Scientists at the NanoTech Institute in Dallas showed that nanotube speakers worked just as well in water as they did in air and could also cancel out unwanted noise.

The University of Texas at Dallas research team, led by Dr Ali Aliev, found the nanotubes were more efficient at producing the low-frequency sound waves used to scan the ocean than the existing sonar equipment.

The nanotubes’ success in producing sound in the ocean was due to the fact they repel water slightly and form a layer of air along their perimeter.

Instead of producing sound vibrations like traditional speakers, nanotubes heat and cool very quickly when alternating current is passed through them, producing a pressure wave that can be detected as sound.

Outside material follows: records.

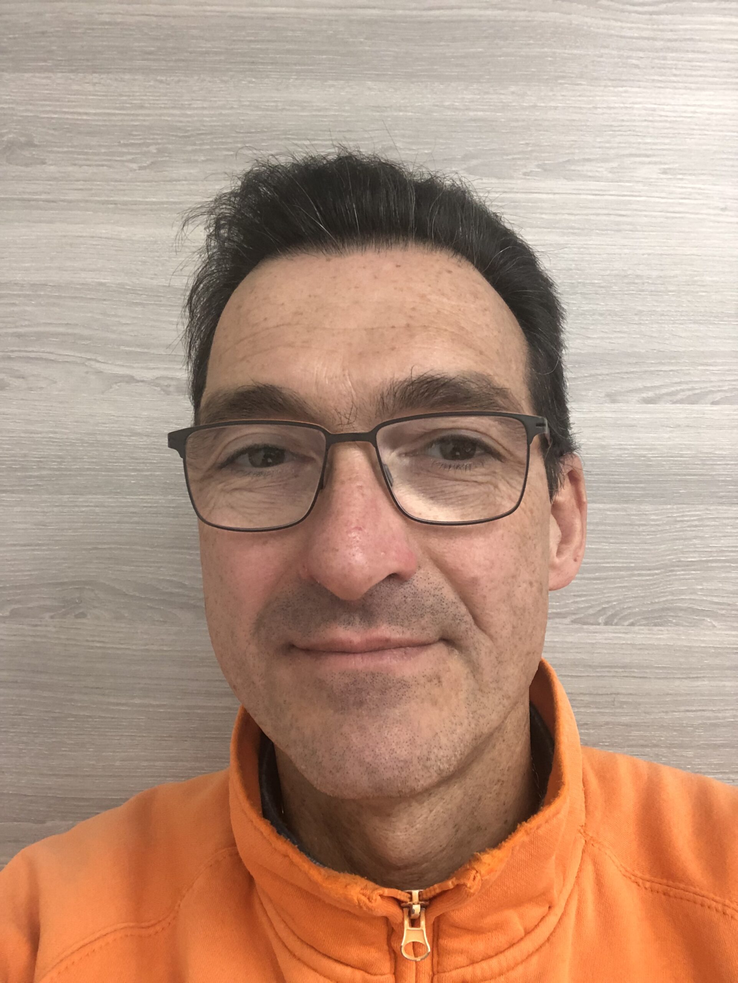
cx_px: 369
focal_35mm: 32
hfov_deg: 44.2
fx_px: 909
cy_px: 492
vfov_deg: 56.8
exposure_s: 1/50
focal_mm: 2.87
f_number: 2.2
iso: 160
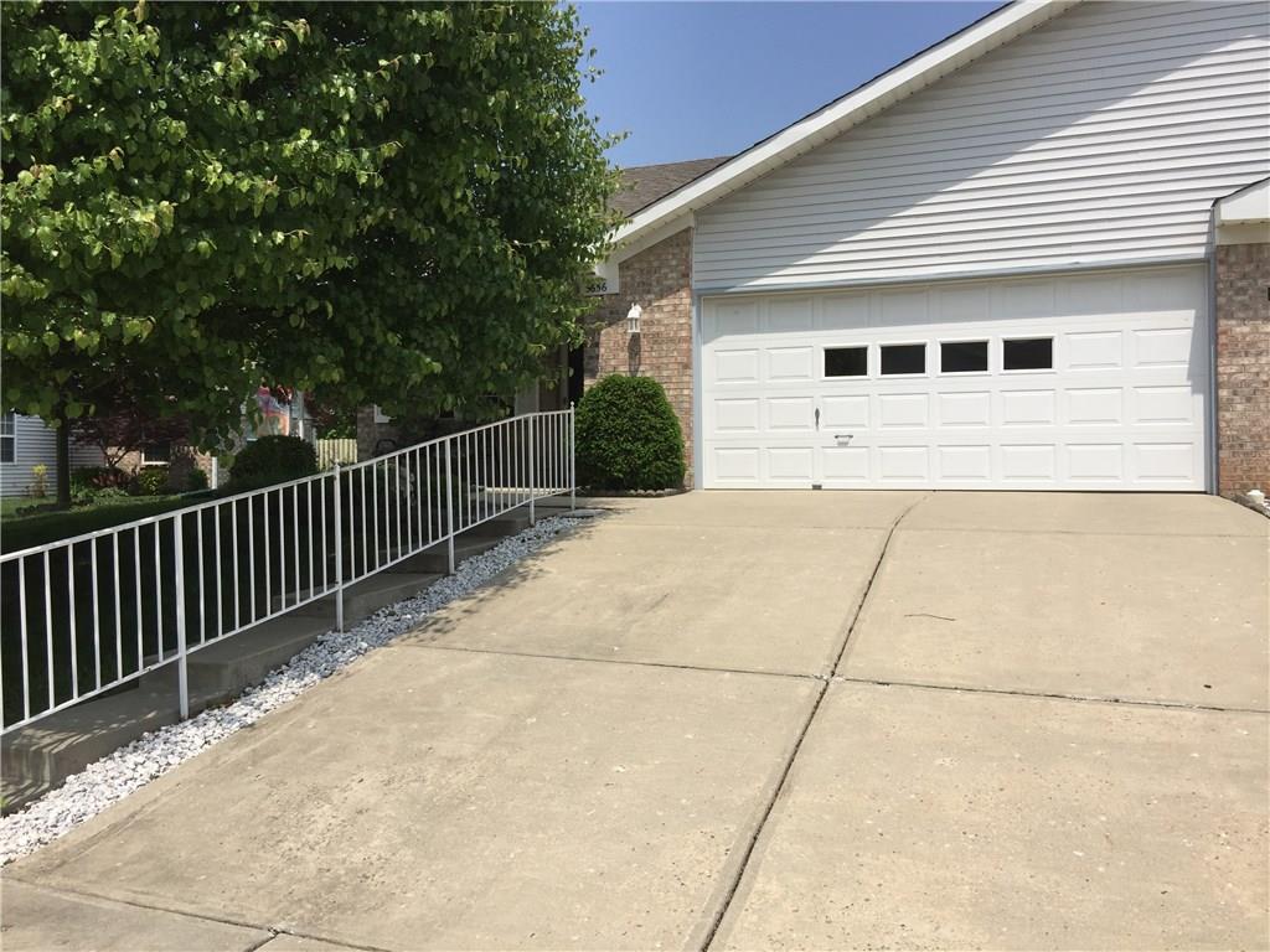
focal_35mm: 29
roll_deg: +0.0
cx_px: 635
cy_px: 476
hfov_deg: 61.7
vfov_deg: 48.2
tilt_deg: -0.3
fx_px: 1064
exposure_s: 1/3049
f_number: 2.2
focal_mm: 4.15
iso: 32
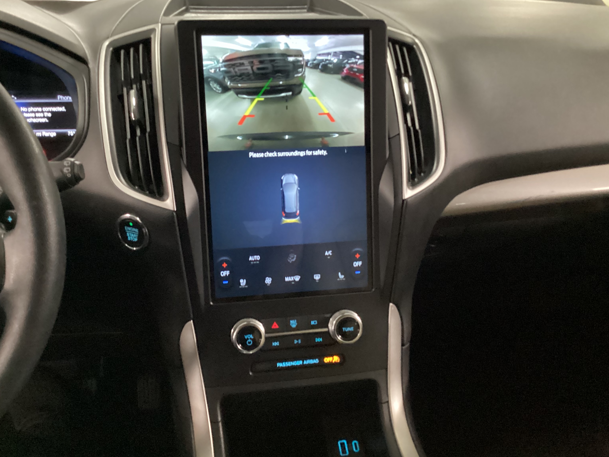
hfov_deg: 55.3
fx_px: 581
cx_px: 294
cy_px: 226
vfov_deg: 43.0
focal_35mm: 33
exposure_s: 1/17
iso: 640
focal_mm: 3.3
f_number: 2.4
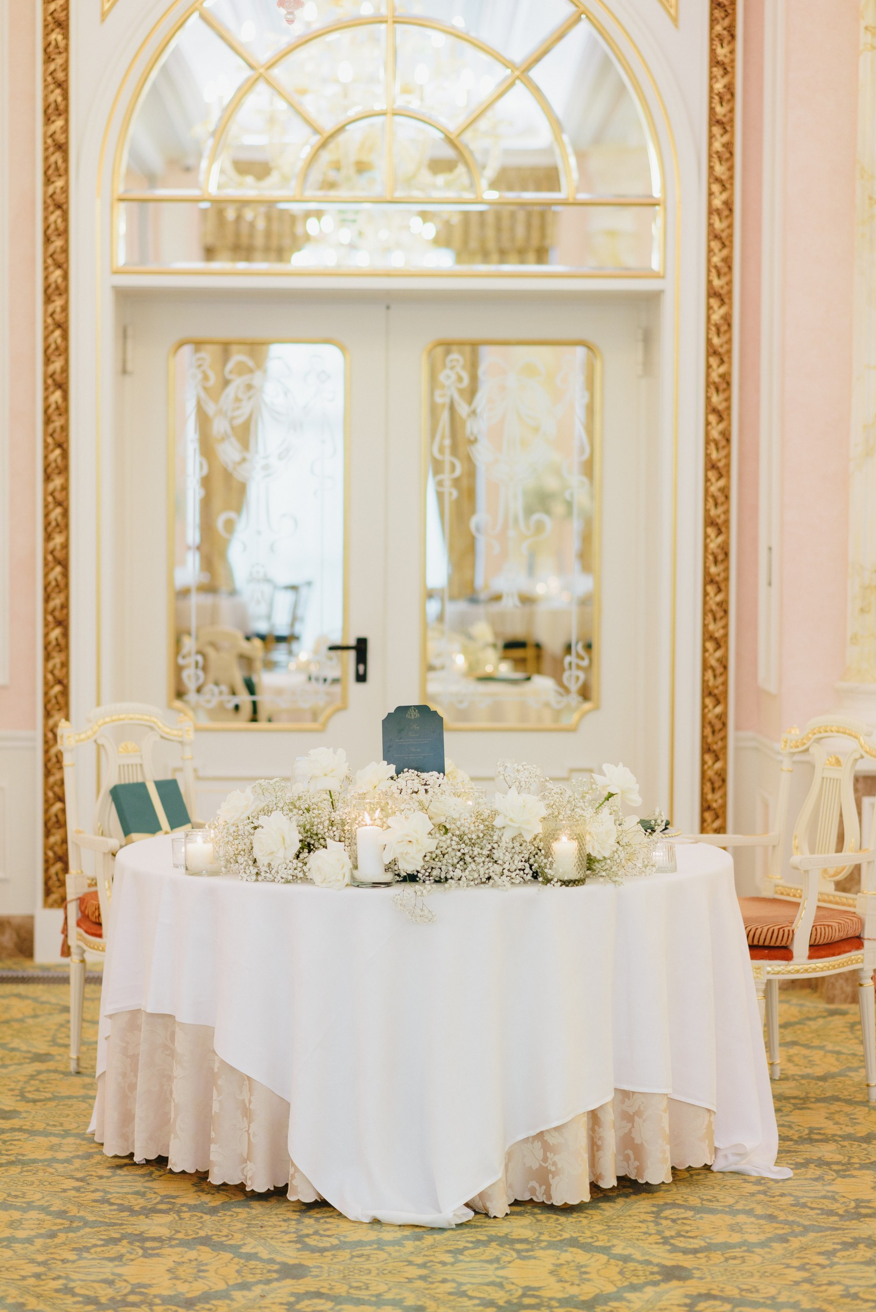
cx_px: 438
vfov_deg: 23.9
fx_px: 3099
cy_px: 656
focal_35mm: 85
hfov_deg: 16.1
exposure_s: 1/320
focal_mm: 85
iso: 800
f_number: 2.5
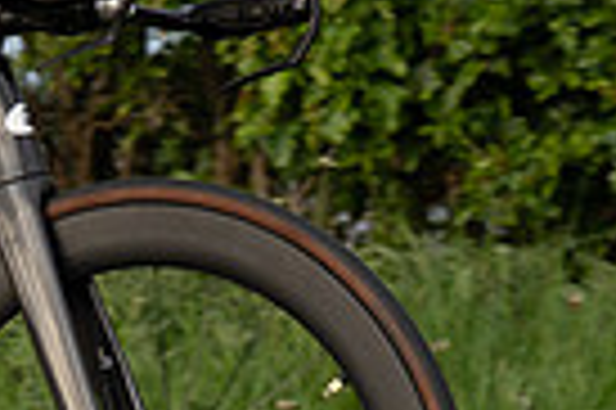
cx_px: -276
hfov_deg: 5.0
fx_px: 7076
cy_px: -70
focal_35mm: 414
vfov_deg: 3.3
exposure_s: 1/1000
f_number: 4
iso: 500
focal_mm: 70
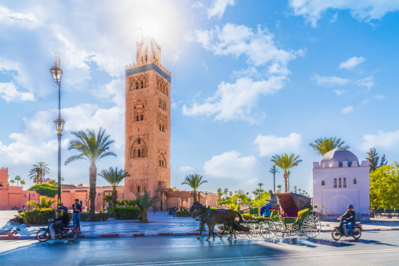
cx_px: 200
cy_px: 133
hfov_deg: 73.7
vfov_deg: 53.2
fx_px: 266
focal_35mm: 24
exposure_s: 1/800
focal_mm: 24
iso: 160
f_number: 11
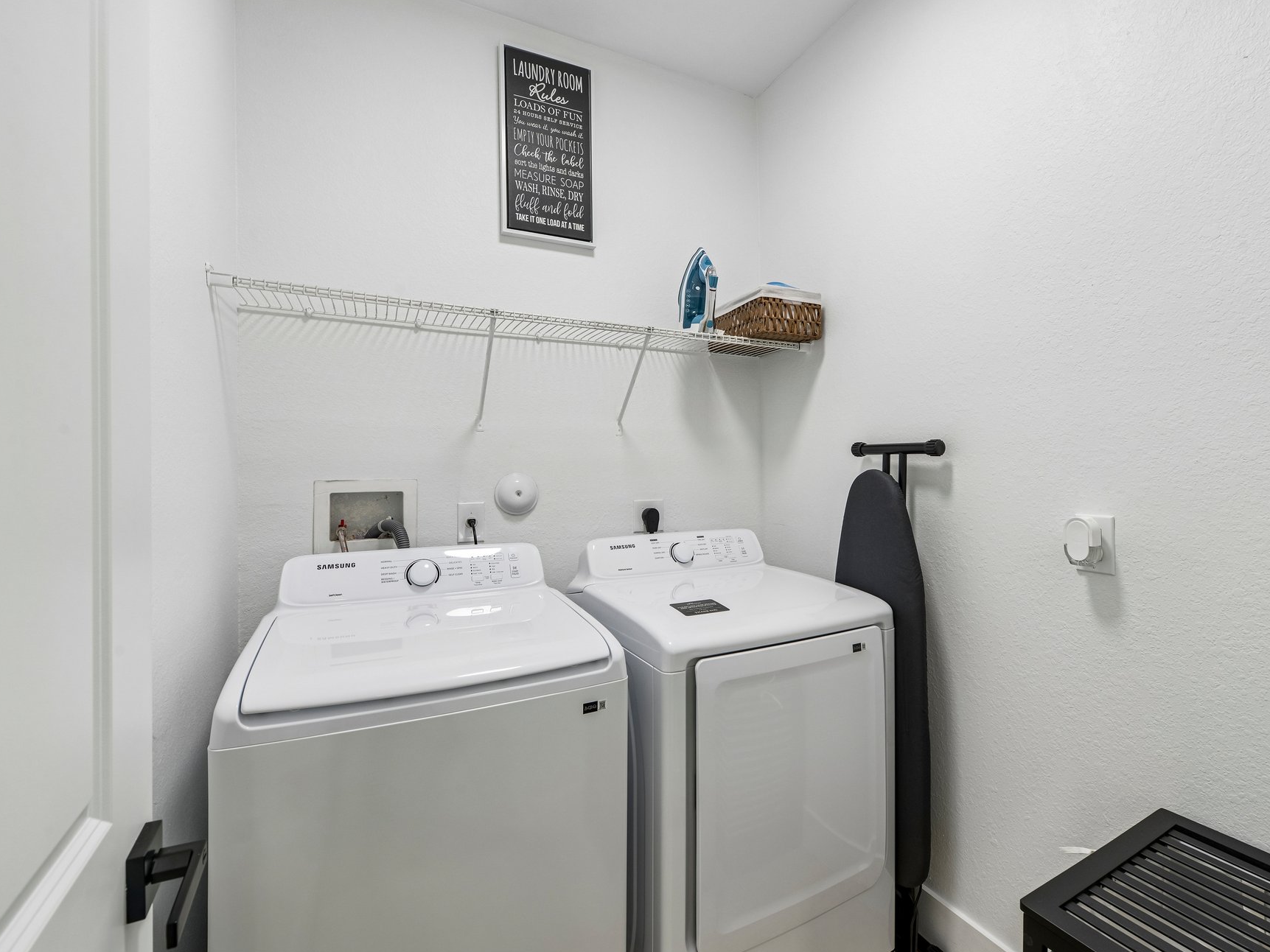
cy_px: 461
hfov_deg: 94.2
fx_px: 587
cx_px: 697
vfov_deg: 78.1
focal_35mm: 16
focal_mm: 14
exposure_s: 1/13
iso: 200
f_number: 9
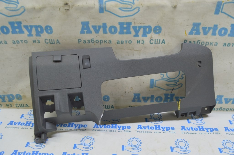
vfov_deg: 39.9
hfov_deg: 57.3
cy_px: 78
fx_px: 214
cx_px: 117
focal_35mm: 33
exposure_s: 1/20
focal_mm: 22
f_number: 5.6
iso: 400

An experimental setup measures acoustic sound projection in liquids from a sheet of carbon nanotubes
An experimental setup measures acoustic sound projection in liquids from a sheet of carbon nanotubes

Water needs more energy than air to change its temperature and doesn’t expand as much when heated. But the layer of air around the nanotubes meant they could still produce this ‘thermoacoustic’ sound in the ocean.

Traditional sonar equipment can also be heavy and expensive so nanotubes could provide an attractive alternative when mounted on underwater vehicles.

‘Nanotube sheets can easily be deployed on curved surfaces, such as the hull of a sub,’ said Aliev. ‘They’re very light, about 20 microns thick and they’re 99 per cent porous.

‘Layers of nanotube sheets can be built up, each with a different function, for sonar projector applications or for control of the boundary layer losses for marine vehicles.’

The team also confirmed previous studies that showed nanotube speakers tuned to the correct frequency could cancel out noises such as the rumble of a submarine.

‘These underwater sound generators could cancel out the sonar signal being sent out by another sub, leaving the friendly sub undetected,’ added Aliev.

The research was partially sponsored by the National Science Foundation, the Office of Naval Research and the Air Force Office of Scientific Research.